Hermann Gröhe: Die nachhaltige Bekämpfung von Armut ist das erste der nachhaltigen Entwicklungsziele und wird daher auch ein vorrangiges Ziel unserer Entwicklungszusammenarbeit bleiben. Dazu gehört die Verbesserung des Zugangs zur Grundversorgung wie Ernährung, Wasser, Bildung und Gesundheit. Eine Verknüpfung der Entwicklungszusammenarbeit mit der strategischen Außenwirtschaftsförderung steht dazu nicht im Gegensatz. Vielmehr schaffen gerade Unternehmen, die verantwortungsbewusst in Entwicklungsländern investieren, nachhaltige Arbeitsplätze und fördern so den Wohlstand für alle.

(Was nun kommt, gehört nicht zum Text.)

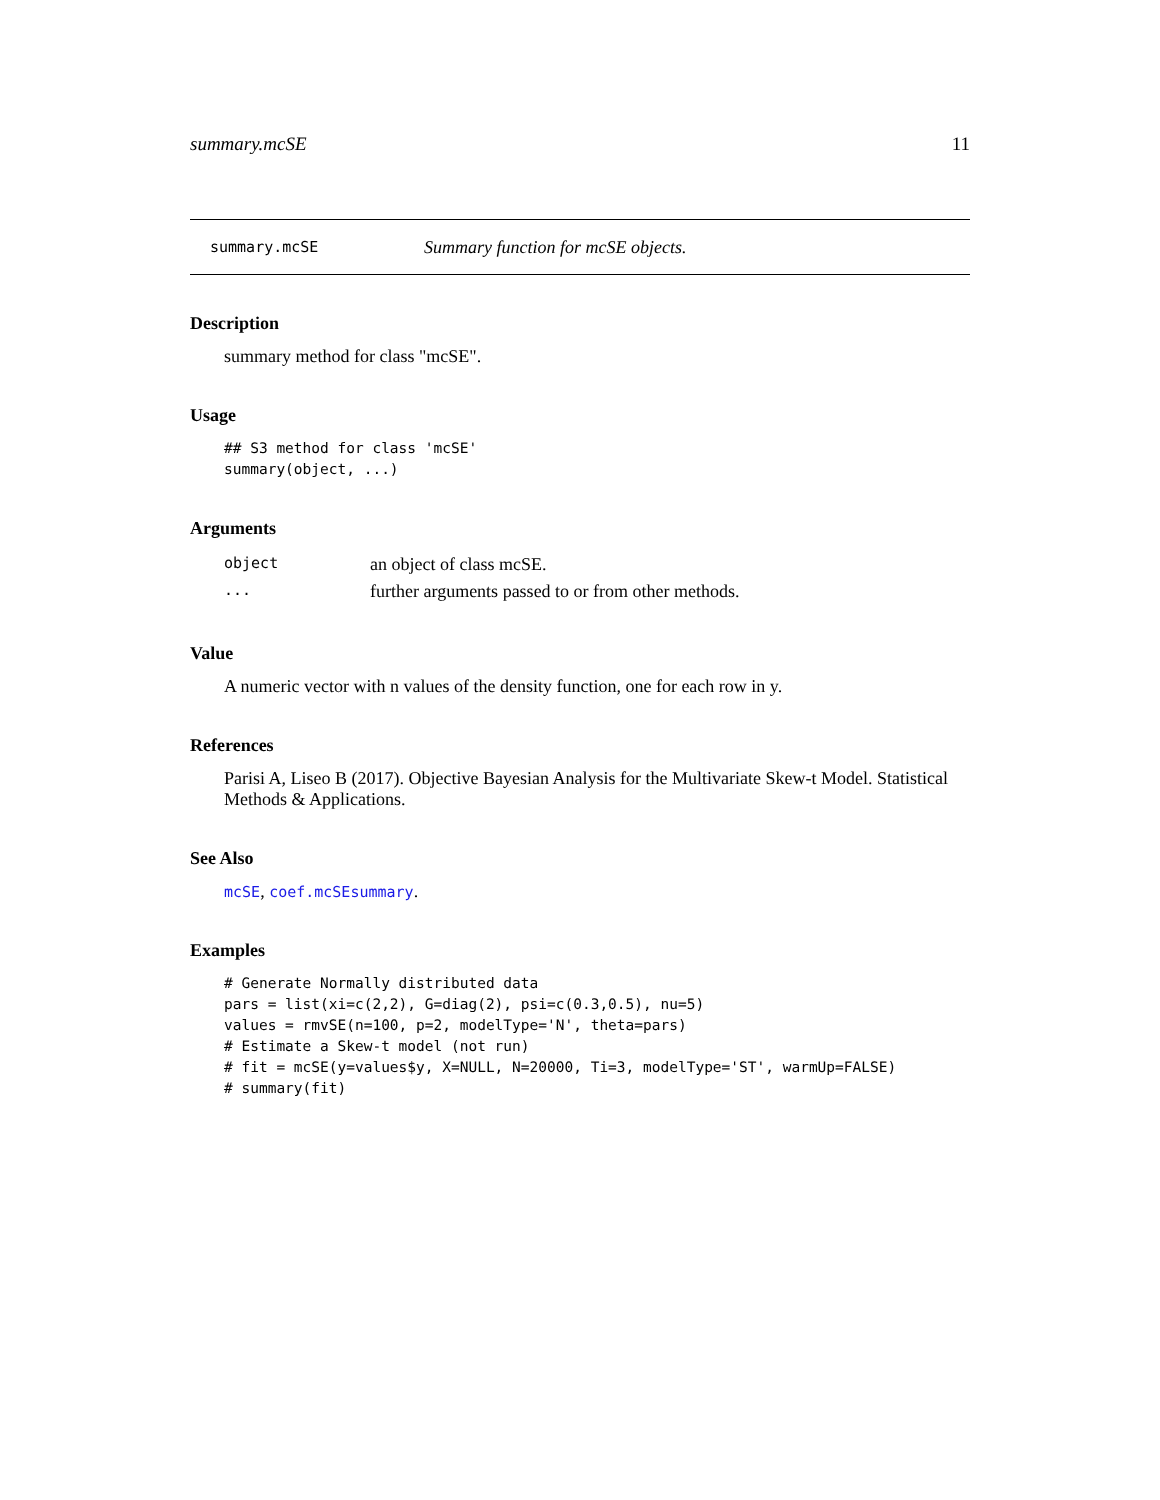summary.mcSE 11
summary.mcSE Summary function for mcSE objects.
Description
summary method for class "mcSE".
Usage
## S3 method for class 'mcSE'
summary(object, ...)
Arguments
| object | an object of class mcSE. |
| ... | further arguments passed to or from other methods. |
Value
A numeric vector with n values of the density function, one for each row in y.
References
Parisi A, Liseo B (2017). Objective Bayesian Analysis for the Multivariate Skew-t Model. Statistical Methods & Applications.
See Also
mcSE, coef.mcSEsummary.
Examples
# Generate Normally distributed data
pars = list(xi=c(2,2), G=diag(2), psi=c(0.3,0.5), nu=5)
values = rmvSE(n=100, p=2, modelType='N', theta=pars)
# Estimate a Skew-t model (not run)
# fit = mcSE(y=values$y, X=NULL, N=20000, Ti=3, modelType='ST', warmUp=FALSE)
# summary(fit)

Frage 5: Wo Konflikte lodern oder schwelen, herrscht häufig Hunger. Wie sollte Deutschland sich hier stärker engagieren – und auf welcher Ebene? Und welches Konzept würden Sie für die Unruhezone Sahel angesichts des bisherigen Misserfolgs der militärischen Mission – auch mit Blick auf den gescheiterten Einsatz in Afghanistan - entwickeln?
Hermann Gröhe: Deutschland und Europa müssen mit Prävention und Vermittlung mehr Verantwortung im Nahen und Mittleren Osten sowie in Afrika einschließlich des Sahel übernehmen. Durch humanitäre Hilfe und eine gezielte Entwicklungszusammenarbeit, die darauf ausgerichtet sind, zur Lösung von Konflikten beizutragen, z.B. durch eine gerechte Verteilung knapper Ressourcen wie Land, können wir die Lebensperspektiven verbessern. Zugleich unterstützen wir den Kampf gegen den Terrorismus. In Afghanistan wurde das Ziel erreicht, dass das Land nach den Terroranschlägen in den USA kein sicherer Ort für Terroristen blieb. Andere Ziele wurden verfehlt, was sicherlich aufgearbeitet werden muss.
Frage 6: Inwiefern wird eine menschenrechtsbasierte Politik im Zentrum ihres Handelns stehen? Sei es in Fragen der Lieferketten oder bei der Stärkung der weltweiten Zivilgesellschaft?
Hermann Gröhe: Neben den nachhaltigen Entwicklungszielen der Vereinten Nationen und dem Pariser Klimaschutzabkommen sind die Menschenrechte auch in der konkreten Zusammenarbeit mit armen Ländern unser Leitbild für eine gerechte Globalisierung, für eine friedliche und nachhaltige Entwicklung in der Welt. Die Beachtung von Menschenrechten sowie von sozialen und ökologischen Mindeststandards insbesondere in den Lieferketten kann besser erreicht werden, wenn Staat, Wirtschaft und eine starke Zivilgesellschaft eng zusammenarbeiten. Das gerade beschlossene Lieferkettensorgfaltspflichtengesetz unterstreicht dies.